Xavier de La Perraudière
Florian d’Oysonville

Commissaires-priseurs associés

La fantaisie avec Line Vautrin, l'authenticité avec Slewinski

Vendredi 02 Octobre 2020

Il a sans doute orné sa boutique parisienne dans les années 1960, avant de gagner un intérieur privé… Rayonnait ici un nouvel exemple du chic poétique de Line Vautrin, avec un miroir sorcière confectionné comme il se doit en Talosel, qui constitue son entourage d’écailles et de motifs rouges (diam. 27 cm). Et l’engouement pour ses créations ne semble pas faiblir, puisque pour se saisir de cette pièce affichant de légers accidents, on devait avoir prévu 26 000 €. Bien plus tôt, un jeune Polonais avait arpenté la Bretagne. Wladislas Slewinski, né en 1854 dans une famille aristocratique de Mazovie, quitte son pays en 1888 pour étudier la peinture à Paris. L’année suivante, il fait la rencontre décisive de Paul Gauguin, qui l’invite à le suivre au Pouldu. C’est de cette période que daterait la toile reproduite ici  : un Pont à Quimperlé (61 x 50 cm). Ce tableau de jeunesse est bien connu, car exposé au musée national de Varsovie lors de la rétrospective monographique «Wladyslaw Slewinski 1854-1918», tenue en 1983. À ce titre, il pouvait prétendre à 21 500 €. Mais ce n’est qu’en 1910 que Slewinski s’installera à Pont-Aven, puis à Doëlan, pour mieux s’imprégner des figures des habitants de la région et de ses paysages.
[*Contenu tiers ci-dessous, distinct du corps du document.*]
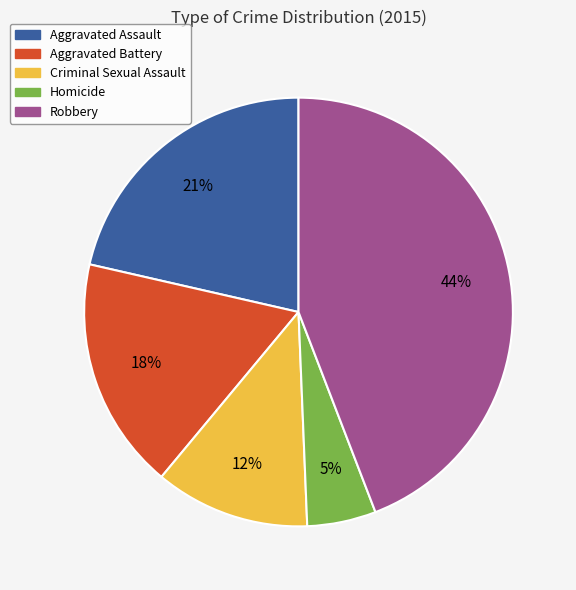

Is the sum of Homicide and Aggravated Battery greater than half?

No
Le Néerlandais Siebe Johannes Ten Cate – qui fit carrière à Paris et devint l’un des peintres vedettes du marchand Paul Durand-Ruel – a été plutôt attiré par les ambiances de l’Afrique du Nord… En témoignait ici une Rue de la casbah d’Alger animée d’un couple, huile sur toile signée et datée « 1881 » (45 x 29 cm)## que l’on décrochait à 3 100 €. Au rayon mobilier, se détachait enfin un secrétaire commode (88 x 100,5 x 57 cm) en acajou et placage d’acajou##, portant l’estampille de Joseph Stockel, reçu maître en 1775 (voir Gazette n° 32, page 108). Il présente un tiroir à face pliante découvrant une écritoire, et comporte une porte latérale. Pour cette pièce pleine d’ingéniosité, un amateur a déboursé 11 300 €.

SAUMUR, MERCREDI 23 SEPTEMBRE. IVOIRE - DELOYS - DE LA PERRAUDIÈRE/ D’OYSONVILLE OVV. CABINET MARÉCHAUX.